你最尷尬的一次經歷是怎樣的?_第二十一章 音音
「音音:明天我要去義大利了。想見你。」
字跡被漸漸洇溼,她抬手摸了摸那盒 Domori 巧克力,倏地回頭,不期對上週瞻爾那雙深情的眸子。
「音音……」他喃喃地喊著她的名字。
她站起來,從他身邊經過,這次,他沒拉住她。
有那麼一瞬,她很希望他能拉住她。
她逃了,落荒而逃。
兩個月後,機場。
吳嗣音抱了抱來送她的何止泱和江津安。
「泱泱,節哀。」她看著眼前一襲黑裙瘦得不成樣子的泱泱,心疼得不行。
半月前,沈惟其自殺,把整個沈氏和名下所有動產不動產,都留給了泱泱和女兒。
泱泱搖搖頭,漠然地說:「我不傷心,路是他自己選的,他自己覺得無愧於心就好,但我,這輩子都不會原諒他……」
「別說我了,周瞻爾怎麼不來送你?」
吳嗣音勉強地笑笑。
自從上次,他們再也沒照過面,都互相避著彼此。
有些傷疤,表面看起來是好了,一旦表皮脫落,內裡卻還是血淋淋,讓人見了就想退避三舍。

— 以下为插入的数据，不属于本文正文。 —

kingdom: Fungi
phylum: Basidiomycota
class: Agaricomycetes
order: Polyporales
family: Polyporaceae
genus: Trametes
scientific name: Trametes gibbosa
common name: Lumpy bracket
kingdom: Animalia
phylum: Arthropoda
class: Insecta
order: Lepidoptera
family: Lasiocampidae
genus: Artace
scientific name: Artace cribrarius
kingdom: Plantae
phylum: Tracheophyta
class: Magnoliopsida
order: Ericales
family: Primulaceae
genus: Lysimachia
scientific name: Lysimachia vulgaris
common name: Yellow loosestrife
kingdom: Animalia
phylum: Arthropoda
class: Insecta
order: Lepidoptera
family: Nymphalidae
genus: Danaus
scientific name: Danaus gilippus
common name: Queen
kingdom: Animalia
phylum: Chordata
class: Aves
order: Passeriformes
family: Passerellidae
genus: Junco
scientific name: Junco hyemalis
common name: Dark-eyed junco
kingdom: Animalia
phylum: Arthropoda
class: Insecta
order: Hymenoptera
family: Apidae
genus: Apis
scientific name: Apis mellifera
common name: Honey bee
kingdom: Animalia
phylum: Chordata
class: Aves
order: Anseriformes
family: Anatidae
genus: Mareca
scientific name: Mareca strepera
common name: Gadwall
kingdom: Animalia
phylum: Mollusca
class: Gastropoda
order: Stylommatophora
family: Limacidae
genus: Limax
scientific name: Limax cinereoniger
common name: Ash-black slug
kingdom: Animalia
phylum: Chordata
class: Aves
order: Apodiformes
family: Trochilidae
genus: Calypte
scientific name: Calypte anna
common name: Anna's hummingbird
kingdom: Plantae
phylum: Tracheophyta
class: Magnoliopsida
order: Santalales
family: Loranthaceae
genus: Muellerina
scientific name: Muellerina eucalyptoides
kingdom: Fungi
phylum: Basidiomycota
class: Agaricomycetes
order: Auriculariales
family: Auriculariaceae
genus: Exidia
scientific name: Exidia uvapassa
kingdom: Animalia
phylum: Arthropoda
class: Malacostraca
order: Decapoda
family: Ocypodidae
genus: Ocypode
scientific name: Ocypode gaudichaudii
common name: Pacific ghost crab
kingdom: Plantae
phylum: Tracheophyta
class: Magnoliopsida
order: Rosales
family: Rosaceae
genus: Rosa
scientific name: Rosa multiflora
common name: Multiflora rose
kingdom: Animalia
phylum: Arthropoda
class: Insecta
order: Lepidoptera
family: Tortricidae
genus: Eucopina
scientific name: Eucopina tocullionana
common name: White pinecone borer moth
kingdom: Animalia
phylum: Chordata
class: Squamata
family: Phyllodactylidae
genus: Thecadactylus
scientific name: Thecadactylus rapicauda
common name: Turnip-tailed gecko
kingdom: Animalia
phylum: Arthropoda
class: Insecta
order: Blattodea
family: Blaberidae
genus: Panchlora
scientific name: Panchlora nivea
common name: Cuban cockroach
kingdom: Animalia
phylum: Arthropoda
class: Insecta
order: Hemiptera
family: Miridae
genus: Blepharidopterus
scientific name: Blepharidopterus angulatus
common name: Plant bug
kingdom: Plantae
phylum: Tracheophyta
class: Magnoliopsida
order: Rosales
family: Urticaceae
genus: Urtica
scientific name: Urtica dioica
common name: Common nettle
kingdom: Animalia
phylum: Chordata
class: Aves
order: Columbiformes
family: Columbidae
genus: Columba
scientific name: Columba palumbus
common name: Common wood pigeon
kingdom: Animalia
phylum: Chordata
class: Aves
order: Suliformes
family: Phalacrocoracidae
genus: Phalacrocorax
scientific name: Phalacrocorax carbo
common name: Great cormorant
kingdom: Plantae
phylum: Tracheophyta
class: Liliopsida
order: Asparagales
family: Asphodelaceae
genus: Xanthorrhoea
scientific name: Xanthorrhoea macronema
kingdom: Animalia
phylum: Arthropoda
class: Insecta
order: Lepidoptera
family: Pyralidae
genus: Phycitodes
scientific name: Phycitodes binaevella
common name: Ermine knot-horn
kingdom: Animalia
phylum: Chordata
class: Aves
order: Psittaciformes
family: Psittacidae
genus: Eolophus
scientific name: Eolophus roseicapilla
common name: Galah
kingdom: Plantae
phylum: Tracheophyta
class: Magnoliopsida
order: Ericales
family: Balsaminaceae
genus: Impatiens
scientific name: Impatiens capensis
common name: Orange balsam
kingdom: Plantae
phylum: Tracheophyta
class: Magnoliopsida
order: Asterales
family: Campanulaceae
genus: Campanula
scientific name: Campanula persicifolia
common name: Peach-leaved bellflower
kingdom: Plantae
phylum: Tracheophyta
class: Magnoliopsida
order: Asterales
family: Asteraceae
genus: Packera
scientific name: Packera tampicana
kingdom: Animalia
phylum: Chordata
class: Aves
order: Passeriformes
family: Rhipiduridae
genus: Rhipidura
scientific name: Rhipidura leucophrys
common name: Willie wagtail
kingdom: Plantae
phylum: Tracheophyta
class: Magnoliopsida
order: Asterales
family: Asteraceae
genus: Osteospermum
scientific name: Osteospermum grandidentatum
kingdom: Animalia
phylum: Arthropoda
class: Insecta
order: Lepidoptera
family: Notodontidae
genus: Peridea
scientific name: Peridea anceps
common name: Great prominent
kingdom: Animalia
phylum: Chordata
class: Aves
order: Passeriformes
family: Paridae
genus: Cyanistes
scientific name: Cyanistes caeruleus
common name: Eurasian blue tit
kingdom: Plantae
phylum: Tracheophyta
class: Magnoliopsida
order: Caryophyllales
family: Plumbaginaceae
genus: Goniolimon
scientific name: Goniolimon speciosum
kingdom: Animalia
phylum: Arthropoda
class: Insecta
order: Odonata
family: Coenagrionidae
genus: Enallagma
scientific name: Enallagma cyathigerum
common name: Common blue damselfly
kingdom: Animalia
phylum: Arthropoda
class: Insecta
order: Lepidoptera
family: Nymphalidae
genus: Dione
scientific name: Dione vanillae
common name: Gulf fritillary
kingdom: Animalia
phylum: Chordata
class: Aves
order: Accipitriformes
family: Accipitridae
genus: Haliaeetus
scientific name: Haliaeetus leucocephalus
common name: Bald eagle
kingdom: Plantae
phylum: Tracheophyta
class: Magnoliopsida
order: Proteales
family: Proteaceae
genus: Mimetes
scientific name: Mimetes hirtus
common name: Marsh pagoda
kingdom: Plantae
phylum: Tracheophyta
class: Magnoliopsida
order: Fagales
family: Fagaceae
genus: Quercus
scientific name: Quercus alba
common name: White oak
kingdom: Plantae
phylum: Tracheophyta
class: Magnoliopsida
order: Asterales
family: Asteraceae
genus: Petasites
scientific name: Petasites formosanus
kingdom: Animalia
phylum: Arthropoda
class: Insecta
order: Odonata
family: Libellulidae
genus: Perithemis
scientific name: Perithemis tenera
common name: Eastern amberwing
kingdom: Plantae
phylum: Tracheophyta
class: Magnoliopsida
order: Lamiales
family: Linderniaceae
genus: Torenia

而她和他,或許都還需要很長的一段時間去療傷,才能坦然地站在彼此的面前。
她朝他們揮揮手手,拖著行李箱向安檢口走去。
「音音,吳嗣音!」
吳嗣音回頭。
周瞻爾正站在不遠處,氣喘吁吁地瞪著她。
他快走幾步到他面前,大力拽住她手腕,「又想跑?這次準備跑多久?」
她見他著急,突然有點想笑。
「不準備再回來了。」她正色道。
「吳嗣音,你真是……」他咬著牙說完,掏出手機打開了訂機票的軟體,「我跟你一起走。」
「你幼不幼稚啊,周瞻爾。」吳嗣音把手抽出來,反握住他的手,笑道。
周瞻爾呆住。
「瞻爾,我不會再跑,只是我還需要點時間,」她把臉埋在他胸膛,「你願意等我嗎?」
他眼底一片猩紅,唇瓣微微抖動,「我願意,不管多久,我都等你。」
他抬起手,緊緊地擁住懷裡的人。
這一等,就是兩年多。
他每天都要電話騷擾她,只有一有時間,就飛義大利看她。
他們彷彿成了熱戀中的小情侶,連一丁點兒的小事,都要分享給彼此。
這兩年,周瞻爾求了無數次婚,奈何吳小姐就是不點頭。
「你是不是還想著你從前那個未婚夫?」電話那頭的男人聲音沉沉。
「呵,你知道我有未婚夫還來招惹我。」
「我那時候哪還管得了那麼多,我一想到你要跟別人結婚,心臟病都要犯了。」
「那我就更要好好考慮考慮了,動不動就犯心臟病,可見身體不咋好,這火坑我可不能跳。」
「我身體好不好你心裡沒數啊,你別打岔,趕緊回答我問題。」
「我怎麼不記得自己有什麼未婚夫啊?你不都知道,那是江津安故意蒙你的。」
「那那個男人是誰?」
「哪個?」吳嗣音一頭霧水。
「我第一次去民宿那天傍晚,去接你的那個男人,還跟你一副親密的樣子。」
「白痴!那是我表哥。我們一起去參加我侄子的畢業音樂會。」她憤憤地掛上電話,不想理這個腦子有泡的男人。
電話那頭的周瞻爾滿意地點了點頭。
過了兩天,吳嗣音接到了周瞻爾媽媽的電話。
「音音啊,從前都是我鬼迷心竅,虧待了你,好孩子,媽給你道歉,你就答應瞻爾吧,你在他身邊,我們才安心。」
她笑笑,客套了兩句,才放下電話。
她自認不是什麼寬容大度的人,對於有些事也始終無法釋懷,但為了周瞻爾,她願意去一試,但前提是她不會再委屈自己一分一毫。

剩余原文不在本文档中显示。